Start Source excerpt

Starting with the Rangers, the Rangers currently have two ex-Blue Jays on their roster in Mike Napoli and Michael Young. Had Wells not been traded Michael Young still would have been there, but Napoli would not. With that said, Mike Napoli hasn’t been stellar in the postseason, but he’s been good and at times the difference maker. As well going off fWAR, had the Rangers not had Napoli furing the regular season, it’s possible they would not have made the playoffs. This season Mike Napoli had a 5.6 fWAR, which means he contributed ≈ 5 wins to the Rangers. What it also means is that he took ≈ 5 wins away from the Angels. The final standing in the AL West had the Angels 10 wins out of 1st. So had the Angels kept Napoli, who knows, maybe its them in the World Series and not the Rangers.
Then with the Cardinals, they currently have four ex-Blue Jays on their playoff roster roster in Chris Carpenter, Edwin Jackson, Mark Rzepczynski, and Octavio Dotel. Like the Rangers had Wells not been traded the Cards would have had Carpenter, but likely not Jackson, Scrabble, or Dotel, and all three of these guys were key contributors to the Cards in their race to get to the playoffs and the run that they’ve had at the World Series. During their regular season Cards tenures the three players acquired in the Colby Rasmus trade produced a total of 2 fWAR (Jackson 0.7 fWAR, Scrabble 0.4 fWAR, Dotel 0.9 fWAR). Those two added wins were all the Cards needed to make the playoffs as they beat out Atlanta by only a game. Now in the playoffs the key ROOGY performances by Dotel, the bullpen solidification by Rzepcznyski, and key starts by Jackson have all been vital in the playoff success of this team.

End Source excerpt

◆ Set of tasks:
a. According to the passage on former Blue Jays, what fWAR did Mike Napoli post this season?
b. Using the passage on former Blue Jays, explain why the wins contributed by the three players from the Colby Rasmus trade were important to the Cardinals' regular season.
c. Reproduce word for word the part of the passage on former Blue Jays from "Starting with the" up to and including "not the Rangers.".
The records that come after the passage on former Blue Jays have no connection to it.

Start Given entries

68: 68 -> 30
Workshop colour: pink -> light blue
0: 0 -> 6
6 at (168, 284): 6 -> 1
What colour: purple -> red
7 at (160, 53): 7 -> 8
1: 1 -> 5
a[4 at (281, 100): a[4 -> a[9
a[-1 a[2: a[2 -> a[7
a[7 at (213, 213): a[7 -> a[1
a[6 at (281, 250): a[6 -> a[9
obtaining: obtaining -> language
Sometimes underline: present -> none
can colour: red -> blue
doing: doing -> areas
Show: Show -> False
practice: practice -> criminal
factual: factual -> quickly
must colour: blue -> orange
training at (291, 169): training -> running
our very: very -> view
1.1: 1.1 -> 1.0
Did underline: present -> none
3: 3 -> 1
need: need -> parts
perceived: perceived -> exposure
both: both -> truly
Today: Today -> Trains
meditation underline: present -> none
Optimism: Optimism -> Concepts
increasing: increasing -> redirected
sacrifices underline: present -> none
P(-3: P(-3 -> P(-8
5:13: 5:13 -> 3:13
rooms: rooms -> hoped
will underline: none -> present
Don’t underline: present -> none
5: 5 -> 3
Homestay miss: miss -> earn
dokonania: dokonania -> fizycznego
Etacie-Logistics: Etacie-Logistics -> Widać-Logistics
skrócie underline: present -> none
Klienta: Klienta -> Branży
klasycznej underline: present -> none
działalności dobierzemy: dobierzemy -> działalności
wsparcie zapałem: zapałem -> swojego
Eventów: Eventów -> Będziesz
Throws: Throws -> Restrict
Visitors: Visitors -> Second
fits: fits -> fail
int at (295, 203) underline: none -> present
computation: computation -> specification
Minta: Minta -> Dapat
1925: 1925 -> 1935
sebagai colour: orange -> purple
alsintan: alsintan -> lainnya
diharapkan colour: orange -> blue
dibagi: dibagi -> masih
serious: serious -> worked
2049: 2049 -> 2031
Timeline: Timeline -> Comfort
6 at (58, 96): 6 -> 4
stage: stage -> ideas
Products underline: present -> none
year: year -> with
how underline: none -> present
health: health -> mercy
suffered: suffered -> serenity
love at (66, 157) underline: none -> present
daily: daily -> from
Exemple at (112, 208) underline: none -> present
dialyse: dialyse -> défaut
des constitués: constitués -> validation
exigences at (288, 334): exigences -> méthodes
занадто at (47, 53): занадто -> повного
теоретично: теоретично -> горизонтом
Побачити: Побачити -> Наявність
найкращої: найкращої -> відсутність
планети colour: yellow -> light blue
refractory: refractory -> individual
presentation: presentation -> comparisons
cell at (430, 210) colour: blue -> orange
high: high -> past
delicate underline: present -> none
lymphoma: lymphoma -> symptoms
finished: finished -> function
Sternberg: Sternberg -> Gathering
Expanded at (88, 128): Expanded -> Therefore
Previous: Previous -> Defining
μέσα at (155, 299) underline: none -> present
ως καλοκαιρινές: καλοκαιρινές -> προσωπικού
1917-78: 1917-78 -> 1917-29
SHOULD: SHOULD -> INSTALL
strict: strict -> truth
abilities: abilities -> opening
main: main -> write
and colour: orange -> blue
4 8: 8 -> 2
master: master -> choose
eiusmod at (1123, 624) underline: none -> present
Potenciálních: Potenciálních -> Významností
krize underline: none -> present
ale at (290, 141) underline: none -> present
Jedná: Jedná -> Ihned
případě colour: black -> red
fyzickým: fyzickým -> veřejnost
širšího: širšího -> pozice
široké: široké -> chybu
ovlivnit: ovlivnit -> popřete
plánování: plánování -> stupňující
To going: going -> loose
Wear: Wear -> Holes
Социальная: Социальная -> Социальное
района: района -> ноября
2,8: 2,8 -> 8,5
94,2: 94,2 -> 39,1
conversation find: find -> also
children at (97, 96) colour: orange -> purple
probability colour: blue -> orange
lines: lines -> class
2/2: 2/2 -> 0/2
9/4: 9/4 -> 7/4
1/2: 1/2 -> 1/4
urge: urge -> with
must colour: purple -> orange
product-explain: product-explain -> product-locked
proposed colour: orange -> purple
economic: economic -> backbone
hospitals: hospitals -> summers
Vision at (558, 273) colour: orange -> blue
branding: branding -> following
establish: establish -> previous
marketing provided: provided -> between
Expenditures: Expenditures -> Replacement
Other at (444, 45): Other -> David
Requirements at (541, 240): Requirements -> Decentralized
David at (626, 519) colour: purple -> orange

End Given entries

◆ Responses per task:
a. 5.6

b. Jackson, Rzepczynski and Dotel produced a total of 2 fWAR, or about two added wins. The Cardinals beat out Atlanta for a playoff spot by only a game, so those wins were all they needed to get in.

c.
Starting with the Rangers, the Rangers currently have two ex-Blue Jays on their roster in Mike Napoli and Michael Young. Had Wells not been traded Michael Young still would have been there, but Napoli would not. With that said, Mike Napoli hasn’t been stellar in the postseason, but he’s been good and at times the difference maker. As well going off fWAR, had the Rangers not had Napoli furing the regular season, it’s possible they would not have made the playoffs. This season Mike Napoli had a 5.6 fWAR, which means he contributed ≈ 5 wins to the Rangers. What it also means is that he took ≈ 5 wins away from the Angels. The final standing in the AL West had the Angels 10 wins out of 1st. So had the Angels kept Napoli, who knows, maybe its them in the World Series and not the Rangers.